Shares of Harley-Davidson (NYSE:HOG) closed Tuesday around 3% lower after the American motorcycle maker reported a continued slump in sales in the fourth quarter. There were, however, some signs of improvement during the period, providing a measure of hope.

Still, the story is one of stagnation at best. 

Results

Overall sales declined by 1.4% year over year in Q4. The sources of the declines were the United States domestic market, which decreased 3.1%; Canada, which declined 14.1%; and the EMEA, which declined by 2.3%. With strength in Asia, overall international sales improved by a low 0.5% year over year.

These sales results continued the trend that has plagued the coveted bikemaker in recent years. Overseas sales strengthened, while domestic demand continues to weaken. For the full year 2019, U.S. sales of Harley Davidson motorcycles declined 5.2%. The only market of growth was Asia Pacific. Total worldwide sales for 2019 declined 4.3%.

Total revenue from motorcycles declined by 9.7% in the fourth quarter to $666.3 million. Parts and accessories revenue fell a comparable 9.1% to $129.3 million. General merchandising, the smallest piece of the business, brought in $57.2 million in revenue. Not only did overall revenue from the motorcycle/related products segment of the business decline, but gross margins declined by 2.3 basis points to 25.2%. Operating losses for the segment were $46.5 million. This was a 22% improvement from 2018, but still marked negative operating margins of 5.3%. Full-year operating margins for this segment of the business were 8.5%. That's a 2.2 basis point decline from 2018.

Motorcycle engine

Image source: Getty Images.

Financial services revenue gained 4.2% to $198.2 million, but operating income suffered a 7% decline to $58.9 million.

Total shipments declined 7% in the fourth quarter, and 6.4% for the year.

On the bright side of all this, Harley-Davidson noted that the sales declines have been leveling off. U.S. retail sales had their slowest year-over-year decline in 12 quarters, according to the Q4 earnings release. It will take more time to see whether this leveling continues.

Electric won't do it

Looking ahead, Harley-Davidson faces the challenge of easing into the interests of newer riders, while being careful not to alienate its loyal consumer base. Part of the problem here is that consumer tastes have shifted, and the generation that enjoyed most Harley bikes is aging. The problem is not limited to Harley. Polaris has been struggling to maintain momentum for its Indian Motorcycle brand. 

Attempting to cash in on the EV craze, Harley has produced an electric motorcycle called the Livewire. It has a smaller, more nimble design than the traditional big hog Harley. While millennials and progressives certainly seem to have an appetite for this segment, the bike is fairly unaffordable for the average consumer. With a starting price of $29,799, the bike costs more than a lot of cars. Furthermore, does the consumer base that likes motorcycles really want a quiet bike that you have to plug in?
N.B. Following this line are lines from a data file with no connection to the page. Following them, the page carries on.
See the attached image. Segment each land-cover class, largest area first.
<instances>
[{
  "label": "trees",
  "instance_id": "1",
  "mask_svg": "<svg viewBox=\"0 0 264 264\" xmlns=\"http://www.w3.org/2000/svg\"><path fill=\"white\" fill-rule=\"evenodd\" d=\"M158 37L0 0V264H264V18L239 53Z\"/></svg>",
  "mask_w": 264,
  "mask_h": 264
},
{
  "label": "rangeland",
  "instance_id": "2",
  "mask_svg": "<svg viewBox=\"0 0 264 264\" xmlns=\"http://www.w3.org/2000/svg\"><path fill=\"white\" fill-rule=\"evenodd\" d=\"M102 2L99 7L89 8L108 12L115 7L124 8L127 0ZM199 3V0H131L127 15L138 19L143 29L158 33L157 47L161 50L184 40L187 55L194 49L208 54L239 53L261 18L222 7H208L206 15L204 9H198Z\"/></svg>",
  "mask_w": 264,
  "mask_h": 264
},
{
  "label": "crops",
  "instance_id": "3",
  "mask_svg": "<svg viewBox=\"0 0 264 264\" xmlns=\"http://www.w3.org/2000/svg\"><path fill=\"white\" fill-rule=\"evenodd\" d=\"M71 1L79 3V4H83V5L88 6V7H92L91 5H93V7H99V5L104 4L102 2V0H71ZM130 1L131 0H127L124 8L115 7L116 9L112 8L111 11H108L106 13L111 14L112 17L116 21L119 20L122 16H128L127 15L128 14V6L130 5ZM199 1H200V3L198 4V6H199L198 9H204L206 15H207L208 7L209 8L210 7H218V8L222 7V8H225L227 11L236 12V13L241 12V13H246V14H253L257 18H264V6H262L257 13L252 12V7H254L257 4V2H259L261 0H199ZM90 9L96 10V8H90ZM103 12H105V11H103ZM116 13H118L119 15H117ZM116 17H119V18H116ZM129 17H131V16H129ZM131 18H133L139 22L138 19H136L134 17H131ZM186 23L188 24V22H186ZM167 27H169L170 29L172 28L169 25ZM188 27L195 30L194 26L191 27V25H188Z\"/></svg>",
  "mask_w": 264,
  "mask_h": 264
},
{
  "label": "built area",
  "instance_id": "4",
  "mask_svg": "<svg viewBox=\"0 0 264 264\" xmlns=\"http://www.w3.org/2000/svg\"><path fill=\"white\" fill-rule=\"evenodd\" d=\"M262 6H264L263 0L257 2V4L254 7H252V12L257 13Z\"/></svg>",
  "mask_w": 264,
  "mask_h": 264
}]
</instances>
While I'm sure these will sell to those seeking the novelty and "green" image, I don't see it as a large-scale seller.

The stock

Harley's 2020 outlook includes $4.53 billion-$4.66 billion in revenue from the motorcycle segment of the business. First-quarter results are expected to conservatively produce $1.09 billion in revenue. The company didn't provide figures on earnings estimates.

Through the last few years, Harley-Davidson has countered lower overall net income with an aggressive share buyback program. This in turn allowed for softer variations in earnings per share. Buybacks haven't necessarily been the worst deal for Harley, as its shares carry a pretty low valuation. There were 8.2 million shares left on the company's repurchase authorization as of the end of the year. So the amount of time for this to keep working is limited.

The thing about Harley-Davidson is that it's a cash cow, finishing the year with $833.9 million on the balance sheet. There's a lot of insulation here. The company is still a profitable enterprise, and there's a lot of time for the firm to try to find ways to improve the situation. That said, we haven't seen very much yet that implies Harley has found that answer. I reiterate my feelings that the current emphasis on the new electric bike is not the solution. If it were far less expensive, it would make sense. But how many buyers are going to purchase an electric bike that costs the same as a car?

Carrying a trailing P/E of 12.6 and a 4.4% dividend, Harley-Davidson might seem like a value bargain. If you're looking for stocks with growth, this is not one of them. Investors should keep savvy to the sales situation. This is a company trying to find its place in a different world.